Table 3 Results obtained using Adam optimizer

As mentioned in Table 3, we used the Adam optimizer [17] for our second implementation of our proposed indoor sign detection system. By using Adam as an optimizer, thus, the accuracy of detection and we obtained 93,45% mAP. We note that when using ADAM as a network and a loss function optimizer, we succeeded to increase the detection performances for the four indoor signs.

In order to acquire more information about the results obtained with the proposed indoor signage detection system, we calculated true positive (TP), false positive (FP) and false negative (FN) in order to analyze different metrics as precision, recall and F1-score. Table 4 presents all the experiment metrics used in our work.

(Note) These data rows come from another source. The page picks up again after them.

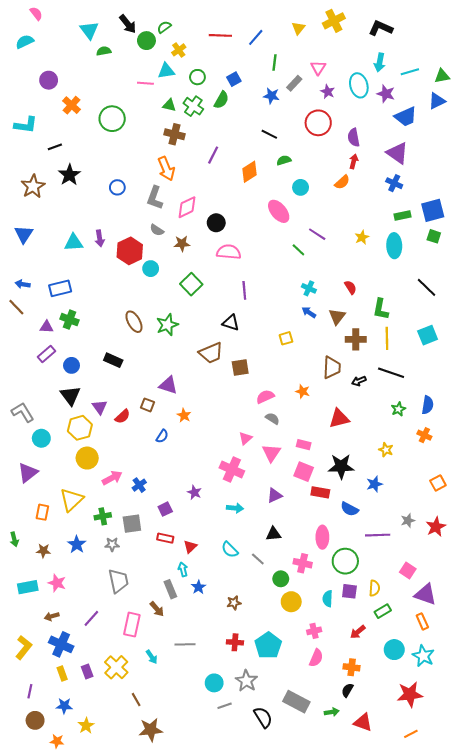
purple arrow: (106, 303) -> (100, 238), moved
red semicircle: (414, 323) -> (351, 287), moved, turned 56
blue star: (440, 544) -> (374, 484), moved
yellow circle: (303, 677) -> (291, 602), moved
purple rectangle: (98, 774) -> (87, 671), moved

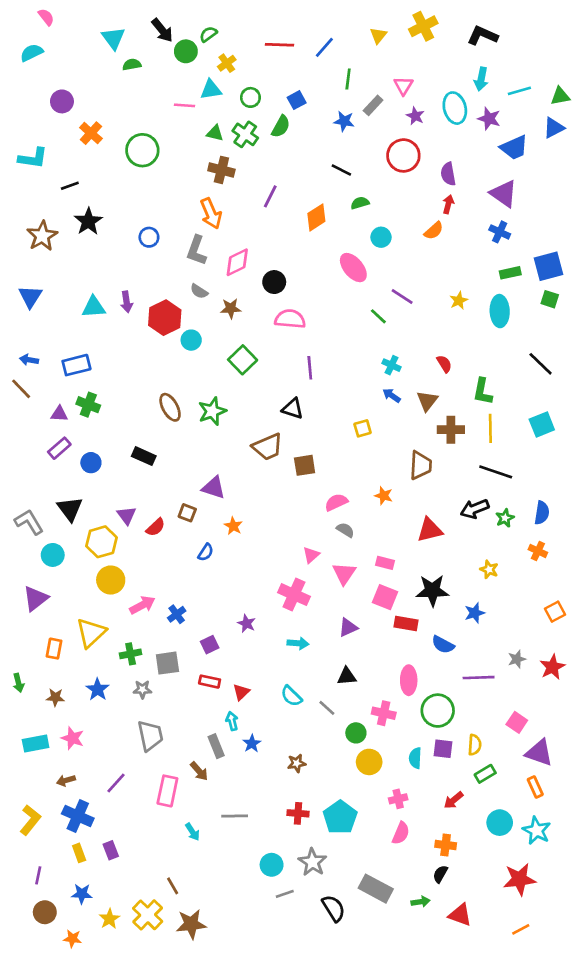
black arrow: (359, 381) -> (475, 509), moved, size x1.5
black triangle: (70, 396) -> (70, 509), moved
yellow cross: (116, 667) -> (148, 915), moved

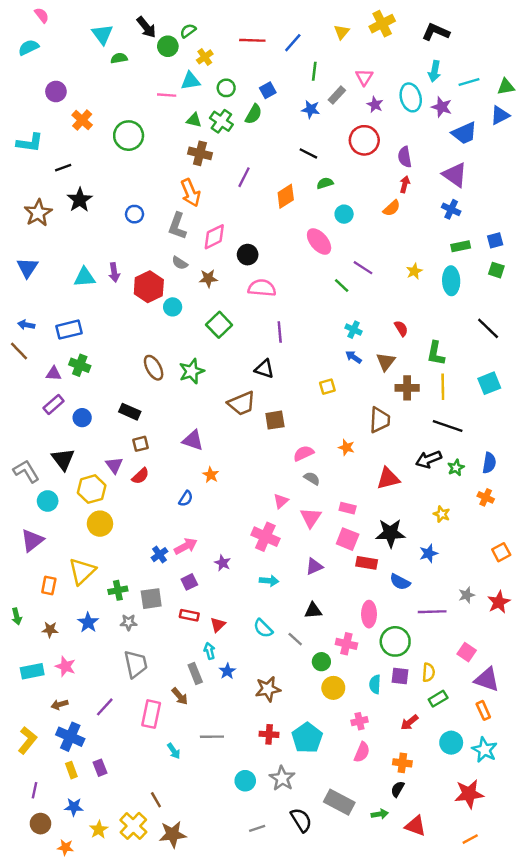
blue square: (548, 266) -> (495, 240), size x0.6
brown square: (187, 513) -> (140, 444), moved, turned -35
pink arrow: (142, 605) -> (186, 546), moved
brown star: (297, 763) -> (268, 689), size x1.5
gray line: (285, 894) -> (257, 828), moved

Table 4 Evaluation metrics
$$ Precision=\frac{TP}{TP+ FP} $$
(9)
$$ Recall=\frac{TP}{TP+ FN} $$
(10)
$$ F1- score=2\ast \frac{Precision\ast Recall}{Precision+ Recall} $$
(11)

As presented in Table 5, our proposed indoor signage detection system achieves better results compared to the results obtained in [2, 3, 28] for exit and disabled exit classes. We achieved higher detection accuracies for the two classes. We have outperformed the state-of-the-art results for exit class by obtaining 93.52% compared to 63.79% obtained in [2] and 80.33% obtained in [3]. We have also improved the precision detection for disabled exit class by obtaining 93.83% as a detection accuracy compared to 90% obtained in [28]. The following Fig. 9 present a detection example. As presented in this figure the indoor sign is detected accurately and with a high detection rate. We note that the proposed wayfinding assistance system is able to detect a set of four landmark indoor signs however its size, color, texture and its view point.

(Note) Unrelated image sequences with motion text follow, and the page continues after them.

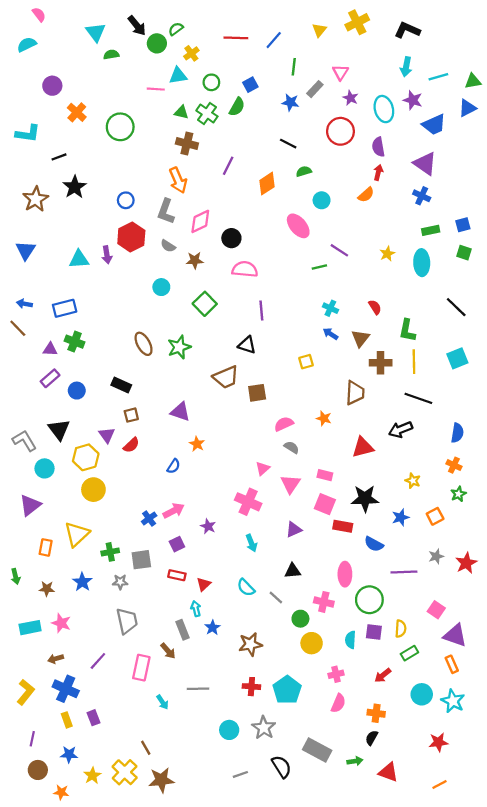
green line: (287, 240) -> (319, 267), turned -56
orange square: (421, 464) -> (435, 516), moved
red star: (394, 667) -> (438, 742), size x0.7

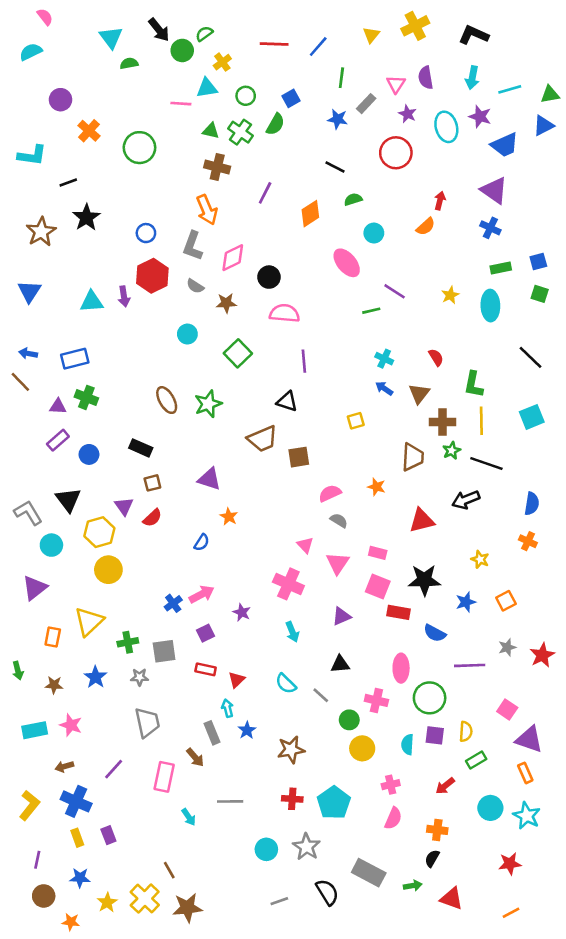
purple semicircle: (378, 147) -> (426, 78), moved
pink triangle: (263, 468) -> (305, 545), turned -32
green star: (458, 494) -> (452, 451), moved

Table 5 Comparison results
Fig. 9
figure 9

Detection example

As far as the indoor mobility of blind and impaired persons is addressed, the proposed indoor wayfinding assistance navigation should provide the user information about the up-coming indoor sign. In order to ensure an efficient indoor signage detection system, the developed system must present a contribution between the detection precision as well as the detection speed. We note that the proposed indoor wayfinding assistance system achieves 40 ms per image which corresponds to 25 FPS which matches the blind and the impaired person’s mobility.

6 Conclusion

By using the newest technologies of deep learning, we proposed an efficient system for wayfinding assistance navigation for both blind and sighted persons in indoor environments. Unlike, common technologies present in literature which are limited to recognize unique category. In this paper, we have defined a new indoor signage detection system. It presents the first work using a one stage-based deep CNN and that enables the blind or the visually impaired person to recognize a set of indoor signs present in their indoor surroundings. To train and test our proposed indoor object detection system, we make use of RGB images presenting very challenging conditions as various illumination conditions, complex background and textured objects. We conducted our proposed experiments on our proposed challenging indoor signage dataset. The results showed that our work outperforms existing methods. It has achieved 93.45% as precision of detection.

As a future work, we will focus on implementing and adopting the proposed indoor sign detection system on an embedded system with limited resources. We will also extend our work for recognizing and locating more indoor objects.